Some critics argue that ART is expensive, and the money would be better spent trying to protect the remaining rhino species.
But Galli thinks that in some cases ART is the only option. “Clearly the critics have to accept that they have failed first,” he said. “Regarding the millions of dollar spent, we have done this work without spending public money, using mainly our own internal funding and some donations.”
Hildebrandt agreed that sometimes biotechnology might be the only option for salvation.
“The northern white rhino didn’t fail in evolution, it failed because it was not bulletproof,” Hildebrandt said.
Once ranging across Uganda, the Central African Republic, Sudan, Chad and the Democratic Republic of Congo, the northern white rhino today is believed to be extinct in the wild mainly because of intense poaching to meet rhino horn demand in China and other Asian countries.
However, viable rhino embryos do not translate to viable rhino populations.
“This is only a very tiny piece of the problem,” Pimm said. “It’s a long way from baby rhinos. And, even if we had baby rhinos, where would we put them? They belong in South Sudan and the DRC [Democratic Republic of the Congo]. They were hunted to extinction in short order for their horn. The overarching problem with rhinos of all kinds is our inability to protect them against determined poachers.”
Pimm said there was a moral hazard to resurrecting an extinct subspecies or species.
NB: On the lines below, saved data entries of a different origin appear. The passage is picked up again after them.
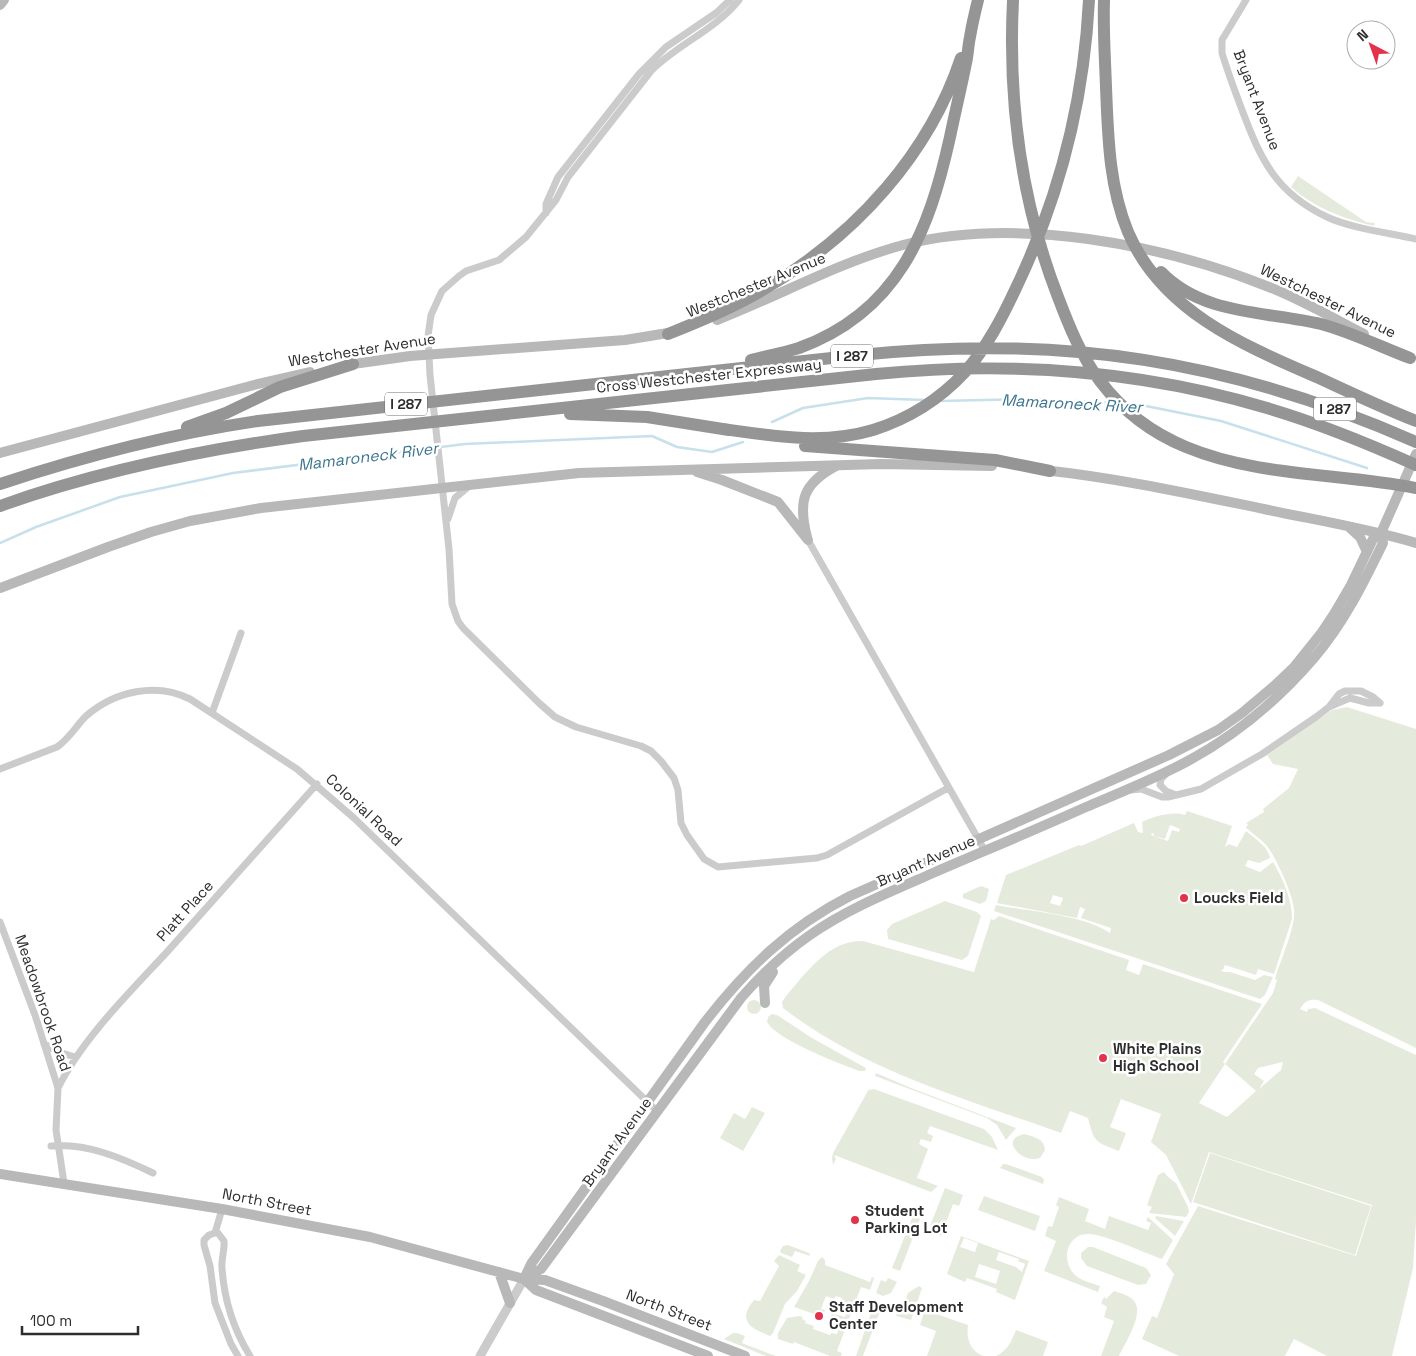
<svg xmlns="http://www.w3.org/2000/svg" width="1416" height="1356" font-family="'Space Grotesk',sans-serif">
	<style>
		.green { fill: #e5ebdc; fill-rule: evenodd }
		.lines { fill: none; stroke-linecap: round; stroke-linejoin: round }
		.stream { stroke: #c8e0eb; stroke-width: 2.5 }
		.minor { stroke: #cbcbcb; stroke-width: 7 }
		.tertiary { stroke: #cbcbcb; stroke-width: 9 }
		.secondary { stroke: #b8b8b8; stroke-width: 10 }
		.motorway { stroke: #959595; stroke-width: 12 }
		.poi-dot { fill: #e3324c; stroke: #fff; stroke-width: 2 }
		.labels { text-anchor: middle; stroke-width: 5; stroke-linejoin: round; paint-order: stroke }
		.shield { fill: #fff; stroke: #6d6d6d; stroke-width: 1 }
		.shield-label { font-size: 14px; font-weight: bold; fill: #2e2e2e }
		.street-label { font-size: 15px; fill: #2e2e2e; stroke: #fff }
		.poi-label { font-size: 15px; font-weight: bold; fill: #2e2e2e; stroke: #fff; text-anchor: start }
		.water-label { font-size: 16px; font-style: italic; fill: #3d758f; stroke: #fff }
	</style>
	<rect width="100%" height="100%" fill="#fff"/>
	<path class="green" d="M1298,176L1366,222L1375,223L1374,226C1342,218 1315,208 1291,187Z
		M1347,707L1416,729V1048L1318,1000C1309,999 1305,1001 1300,1009L1307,1012L1308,1009L1315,1008L1416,1055V1220L1413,1268L1392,1356H1327L1294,1339L1285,1356H1179L1142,1339L1152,1316L1157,1318L1174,1274L1166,1264L1198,1206L1356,1256L1372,1205L1209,1152L1191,1204L1166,1155L1151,1142L1161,1114L1121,1099L1110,1127L1126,1133L1119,1151C1096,1142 1094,1143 1088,1118L1070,1111L1061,1133C966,1099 864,1071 783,1008L782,1002C786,995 792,989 797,983C814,963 834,940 863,941L974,972L991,919L994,920L999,916L1129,960L1126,970L1139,975L1143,964L1262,1004L1223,1062L1225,1064L1273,993L1277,980L1275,979C1280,961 1296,927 1294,909C1293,895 1276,857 1267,846C1261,839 1253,834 1246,828L1248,824L1246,823L1264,812L1263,809L1289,788L1298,769L1273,764L1267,755L1332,710ZM1283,1062L1281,1070L1259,1089L1264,1081L1254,1074L1258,1068ZM1225,1064L1256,1091L1227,1117L1199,1103Z
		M1187,811L1232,826L1225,847L1229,844L1237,847L1246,831C1254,838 1268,846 1270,858L1259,863L1248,860L1245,866L1260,872L1273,862C1283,879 1292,899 1292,919L1274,974L1258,969L1256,975L1225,965L1223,970H1220L1224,972H1230L1255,980L1264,975L1273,977L1265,995L1260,999L994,911L996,905C1027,911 1085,915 1110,933L1111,928L1081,918L1085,909L1080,907L1077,918L997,903L1006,875L1079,845L1081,846L1134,823L1138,832L1143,833L1142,822C1155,816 1172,811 1185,815ZM1170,825L1180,829L1179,832L1172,830L1168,841L1151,835L1152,833L1154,834V836L1165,839ZM1053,895L1063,898L1060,906L1050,903Z
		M981,886L989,889L986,901L980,904L963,898V894Z
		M945,901L977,912L981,916L968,956L962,960L888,939L887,930L892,924Z
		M747 1007a7 7 0 1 1 14 0a7 7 0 1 1-14 0Z
		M772,1014L777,1015L812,1038L866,1068L865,1071H859C838,1063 777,1040 767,1022L768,1017Z
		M876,1073L911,1088L1016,1128L1006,1140L997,1125L987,1118L875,1076Z
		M869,1089L870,1090L874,1089L984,1129L992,1137L998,1150L930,1126L927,1133L933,1136L931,1142L921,1139L919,1144L928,1149L917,1178L938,1186L931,1192L834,1155L836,1159L833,1165L832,1158L833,1153Z
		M752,1107L765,1113L743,1151L720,1138L734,1113L745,1119Z
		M1024,1134C1034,1137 1044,1138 1045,1150L1040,1158C1023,1164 998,1140 1024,1134Z
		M1210,1153L1371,1206L1355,1255L1193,1202Z
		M1003,1164H1006L1042,1177L1044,1180L1043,1184L1000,1168Z
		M1164,1172L1167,1176L1176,1183L1188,1207L1189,1212L1186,1217L1149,1213L1152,1207L1147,1205L1158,1175Z
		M945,1188L963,1195L959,1206L953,1204L941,1236L933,1233L930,1226Z
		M984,1196L1040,1216L1035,1231L978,1210Z
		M1059,1197L1089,1209L1085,1221L1105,1229L1109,1216L1148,1230L1151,1223L1146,1221L1148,1217L1173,1240L1162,1259C1145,1253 1102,1233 1087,1234C1066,1235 1061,1262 1075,1275C1081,1281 1092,1283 1100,1286L1098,1292L1044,1271L1056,1241L1045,1236L1048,1226L1052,1227L1059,1207L1056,1205Z
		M913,1216L920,1219L900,1271L892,1268Z
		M1156,1216L1184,1221L1175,1236L1155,1218Z
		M961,1236L1029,1261L1015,1300L996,1292L997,1289L967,1278L965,1282L947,1274ZM964,1238L978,1243L975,1252L960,1247ZM999,1252L1019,1259L1018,1261L1025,1264L1022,1272L1016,1267L996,1260ZM979,1264L1000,1271L996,1284L975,1277Z
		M788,1245L809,1253L810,1256L795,1251L792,1257L781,1253L780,1251L783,1246Z
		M1088,1247H1093L1146,1268L1151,1275L1146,1284L1138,1285L1087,1266L1081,1258V1253Z
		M779,1255L800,1265L797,1271L806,1275L797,1291L785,1304L773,1333L770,1336C750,1328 737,1321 754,1300L760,1301L779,1266L774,1261Z
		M822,1257L825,1260V1265L870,1282L872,1277L874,1278L870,1290L861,1287L837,1351L842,1353L841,1356H830L794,1342L793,1344L778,1339V1333L787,1318L799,1316L803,1317L802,1319L806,1321L805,1323L814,1326L813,1329L830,1335L831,1333L837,1334L840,1325L829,1321L832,1313L845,1317L849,1305L841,1302L842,1298L836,1296L834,1299L826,1296L821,1309L825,1310L823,1315L818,1313L817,1315L794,1307L809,1281L818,1261Z
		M888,1278L897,1282L891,1293L883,1296L876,1293L881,1280L886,1282Z
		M919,1286L922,1288L911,1320L896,1316L898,1312L904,1314L909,1300L906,1299L908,1293Z
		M1114,1291C1120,1293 1128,1295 1132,1299C1147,1310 1125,1343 1119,1356H1101L1114,1321L1104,1317L1107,1307L1101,1303L1104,1297L1106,1299Z
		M882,1306L884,1307L883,1311H880L863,1356H856L871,1313Z
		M925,1310L968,1325C966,1338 970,1352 984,1356H927L936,1331L920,1325Z
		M1016,1330L1048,1342L1043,1356H996C1008,1350 1011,1342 1016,1330Z
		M733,1333H737L745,1336L742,1343L776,1356H766L724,1339Z"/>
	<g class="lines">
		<path class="stream" d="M939,401L1035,399L1114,403
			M1127,404L1141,405L1221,421L1367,468
			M772,422L803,408L868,398L924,400
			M0,543L36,527L120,497L233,473L465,444L652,436L677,447L712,452L743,442"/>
		<path class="minor" d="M739,0C715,30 678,44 651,71L568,177L556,200L526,237L499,260L466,271L459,276L442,291L431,315L428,336L430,375L449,549L452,604L458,621L463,628L539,703L555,717L576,727L641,746L651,751L661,761L674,778L678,790L681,823L687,835L704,859L718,867L817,858L827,855L948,788
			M1246,0L1222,40V53C1228,73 1235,91 1242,110C1261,160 1276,193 1327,217C1350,228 1390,233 1416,239
			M546,213V204L558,177L639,74L666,47L716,13L730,0
			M448,519L455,498L468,487
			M808,540L985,851
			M1329,707L1350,698L1369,703H1380
			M212,713L241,633
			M0,769L57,747C69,739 76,726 86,716C115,691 156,682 190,699L297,769L354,818L658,1112
			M1165,775L1161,779L1160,785L1166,791L1176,795
			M1131,790L1141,789L1162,797H1168L1201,789L1262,754L1316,717L1329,707L1339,694L1345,691H1361L1373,697L1380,703
			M0,922L35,1015L58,1088L56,1130L64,1183
			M44,1044L62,1053L75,1057
			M58,1088C82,1039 130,992 167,952C217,896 267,840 317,784
			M51,1146C87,1143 122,1158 153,1173
			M215,1233L209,1235L204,1240V1245L210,1266L215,1303L231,1344L238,1356
			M215,1233H218L224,1241C225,1250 221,1259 222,1268C224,1299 234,1330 250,1356
			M215,1233L222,1209"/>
		<path class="tertiary" d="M480,1356L524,1279"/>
		<path class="secondary" d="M0,5L4,0
			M717,320C779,296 839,262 903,245C1016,216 1162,244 1269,287C1302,300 1333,318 1364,334
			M346,365L410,356L625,340L674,332
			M0,453L254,385L310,372
			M1043,470C1118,478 1191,494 1264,509C1315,520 1366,528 1416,543
			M697,472L722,480L778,502L808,540
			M1349,527L1360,537L1367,552
			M807,537C798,502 802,484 836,466
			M0,588L108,547L151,532L190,521L261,508L579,473L881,464L992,466
			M765,1003L764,986L773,972
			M0,1174L222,1209L370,1237L524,1279L545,1280L603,1301L745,1356
			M499,1272L510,1303
			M524,1279L541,1269L741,998C762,974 784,953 810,935C847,909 892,891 933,873C984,851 1035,830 1086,807C1119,793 1154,779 1186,762C1235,736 1278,700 1314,658C1344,623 1363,584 1383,543L1381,533L1416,454
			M524,1279L531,1264L705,1022C746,969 789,927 850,896L1169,755L1218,730L1242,713L1274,686L1294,667L1322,632L1334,614L1351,585L1373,539L1381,533
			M524,1279L536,1290L708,1356"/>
		<path class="motorway" d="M1013,0C1008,101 1021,202 1058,297C1069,326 1081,356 1100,381C1122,410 1152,433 1186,447C1258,477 1340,473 1416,488
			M1104,0C1103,29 1105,58 1106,87C1108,137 1109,186 1128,232C1162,312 1245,346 1319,378C1351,393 1383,408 1416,421
			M1161,272C1204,316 1266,311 1321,324C1351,332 1381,347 1410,358
			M668,334C703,320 739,305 771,285C857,233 929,154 961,58
			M751,360C767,356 783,353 799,348C898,312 929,232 950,137C955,113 961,88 966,63C968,55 968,46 970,37C972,25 975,12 978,0
			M570,414L647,417L729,430
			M187,427L226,413L280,387L353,364
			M723,429C773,436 823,445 873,430C908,419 940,399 965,372C987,347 1002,318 1016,288C1059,198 1084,100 1089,0
			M805,446L995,460L1050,471
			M0,484C85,456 170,434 258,421L859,355C1061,334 1231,360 1416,442
			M0,506C98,471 200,450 303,436L876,374C1008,361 1140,370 1267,408C1318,423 1367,443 1416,465"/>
	</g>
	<g class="poi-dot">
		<circle cx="1184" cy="898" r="5"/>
		<circle cx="1103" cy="1058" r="5"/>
		<circle cx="855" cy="1220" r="5"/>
		<circle cx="819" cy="1316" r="5"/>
	</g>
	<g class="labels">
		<g class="shield">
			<rect x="831" y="344.5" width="42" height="23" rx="4"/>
			<rect x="385" y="392.5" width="42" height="23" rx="4"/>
			<rect x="1314" y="397.5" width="42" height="23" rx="4"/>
		</g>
		<g class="shield-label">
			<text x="852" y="361">I 287</text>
			<text x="406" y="409">I 287</text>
			<text x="1335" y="414">I 287</text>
		</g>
		<g class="street-label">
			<text transform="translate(1257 100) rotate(69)" y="5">Bryant Avenue</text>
			<text transform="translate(756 285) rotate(-22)" y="5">Westchester Avenue</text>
			<text transform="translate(1328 301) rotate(26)" y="5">Westchester Avenue</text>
			<text transform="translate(362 350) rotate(-9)" y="5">Westchester Avenue</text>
			<text transform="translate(709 376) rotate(-6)" y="5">Cross Westchester Expressway</text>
			<text transform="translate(364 810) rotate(43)" y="5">Colonial Road</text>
			<text transform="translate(926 861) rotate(-24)" y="5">Bryant Avenue</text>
			<text transform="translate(185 911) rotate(-48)" y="5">Platt Place</text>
			<text transform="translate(43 1003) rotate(71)" y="5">Meadowbrook Road</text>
			<text transform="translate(617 1142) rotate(-54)" y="5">Bryant Avenue</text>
			<text transform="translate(267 1202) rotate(11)" y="5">North Street</text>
			<text transform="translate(669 1310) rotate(21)" y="5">North Street</text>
		</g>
		<g class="poi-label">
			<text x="1194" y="903">Loucks Field</text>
			<text x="1113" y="1054">White Plains<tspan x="1113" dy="17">High School</tspan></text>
			<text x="865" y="1216">Student<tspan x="865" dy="17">Parking Lot</tspan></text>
			<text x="829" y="1312">Staff Development<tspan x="829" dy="17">Center</tspan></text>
		</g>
		<g class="water-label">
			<text transform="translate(1072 403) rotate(3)" y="6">Mamaroneck River</text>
			<text transform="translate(368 456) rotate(-7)" y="6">Mamaroneck River</text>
		</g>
	</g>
	<g transform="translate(1371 45) rotate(319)"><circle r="24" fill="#ffffff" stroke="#ababab"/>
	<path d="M0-4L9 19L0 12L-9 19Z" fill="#e3324c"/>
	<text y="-8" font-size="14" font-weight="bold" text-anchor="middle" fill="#2e2e2e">N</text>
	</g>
	<path d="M22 1326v8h116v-8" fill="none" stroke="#2e2e2e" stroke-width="2.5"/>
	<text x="30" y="1326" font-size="15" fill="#2e2e2e" stroke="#ffffff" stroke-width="4" paint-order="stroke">100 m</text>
</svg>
“If people believe we can rescue a species from extinction — or even from very low numbers — then it encourages reckless actions that harm our world,” he said. “So, yes, well done the Galli team, but let’s not miss the larger picture.”
Citation:
Thomas B. Hildebrandt et al., (2018) Embryos and embryonic stem cells from the white rhinoceros, Nature Communications. DOI: 10.1038/s41467-018-04959-2.